Allegro hand는 torque controller가 아니라 position actuator target으로 닫힘 정도를 명령합니다. index/middle/ring 쪽은 finger_alpha, thumb은 thumb_alpha를 사용해 open pose와 closed pose를 보간하고, 각 actuator ctrlrange 안으로 clamp한 값을 넣습니다. 즉 dexjoco demo의 핵심은 arm은 torque-level site tracking, hand는 position actuator 기반 grasp slider로 나누어 안정적인 teleop grasp를 만드는 것입니다.

Baseline

아래 내용은 dexjoco demo를 만들기 전 baseline에서 구현한 구조입니다. 위의 dexjoco_teleop.py는 이 baseline에서 정리한 rendering loop, Viewer panel, MuJoCo id/name 접근 방식, Jacobian 기반 제어 흐름을 가져와 Panda-Allegro grasp demo로 좁혀 실행합니다.

polling, rendering / simulation 시간축 분리

시뮬레이터 loop는 크게 두 축의 시간 흐름이 있습니다.

time.time(): 절대적으로 흐르는 시간으로 시뮬레이션 시간과 독립적이며
- polling 주기
- rendering 주기에 관여합니다.
mjData.time: mujoco simulation에서 관리하는 timestep으로, dynamic simulator에서는 mj_step()이 자동으로 관리해주고, kinematic simulator는 loop마다 수동으로 더해줘야 합니다.
- 궤적 형성 주기
- contact detection 주기
- tau 계산
- mj_step()에 관여합니다.

아래는 baseline motor 시뮬레이터의 시간축 분리 구조를 간소화한 예시입니다.

try:
    while not glfw.window_should_close(env.viewer.window):  # 렌더링 주기
        # 렌더링 프레임당 시뮬레이션 묶음
        for _ in range(sim_steps_per_frame):
            now = time.time()

            # 패널 입력 polling
            polled_target = None
            if now - last_poll_time >= poll_interval:
                last_poll_time = now
                polled_target, polled_camera = env.viewer.poll_target()

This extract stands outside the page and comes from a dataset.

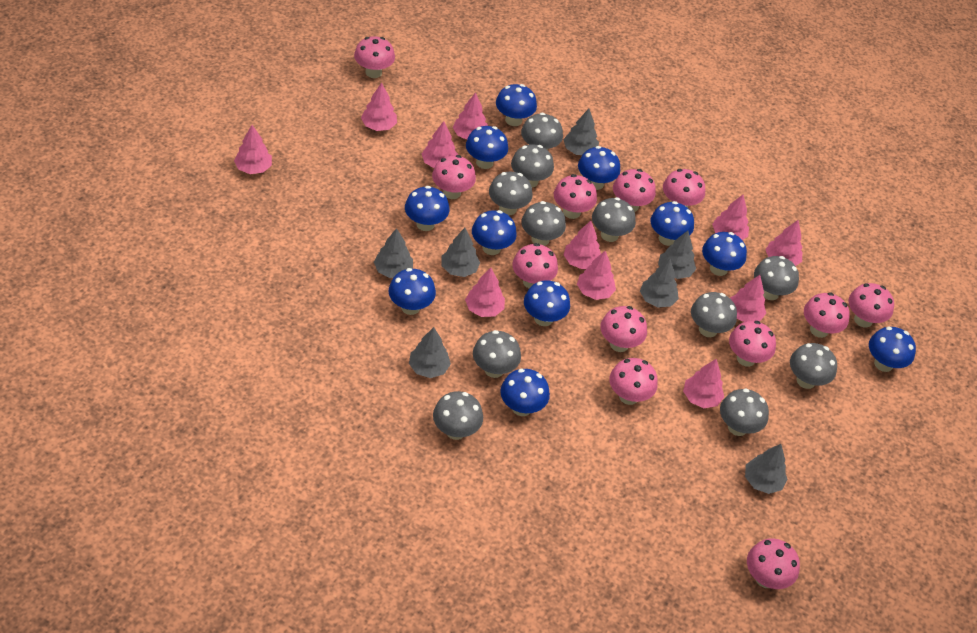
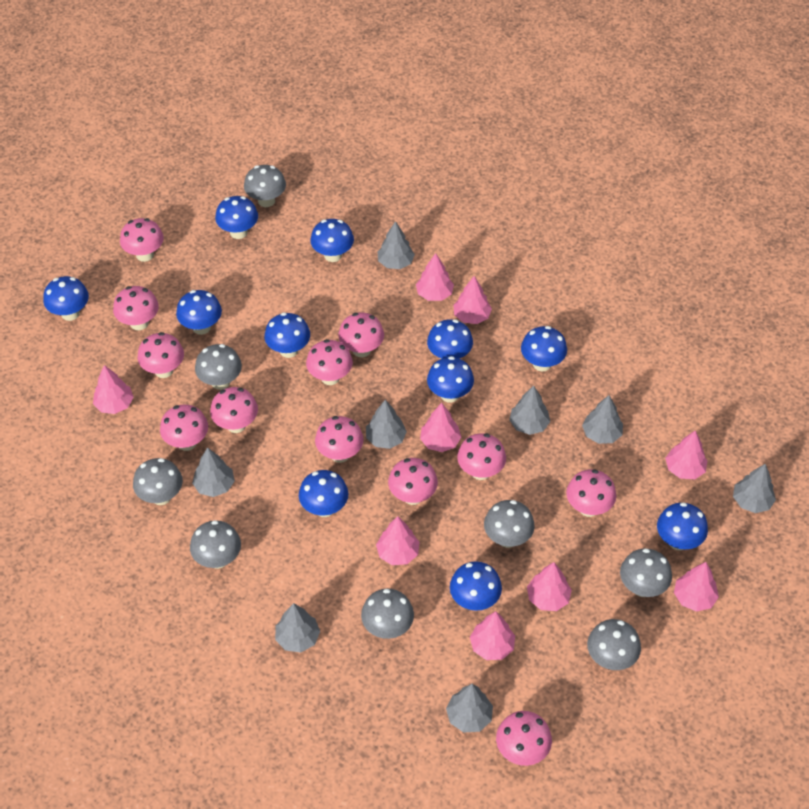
grey mushroom: 11 -> 8
grey tree: 7 -> 8
pink tree: 11 -> 9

            # task-space target 갱신
            if polled_target is not None:
                T_des = initial_pose.copy()
                T_des[:3, 3] = polled_target[:3].copy()
                target_rpy = polled_target[3:]
                target_rot = rpy2rotation_matrix(
                    target_rpy[0], target_rpy[1], target_rpy[2]
                )
                T_des[:3, :3] = initial_pose[:3, :3] @ target_rot
                alpha_target[:] = [polled_target[6], polled_target[7]]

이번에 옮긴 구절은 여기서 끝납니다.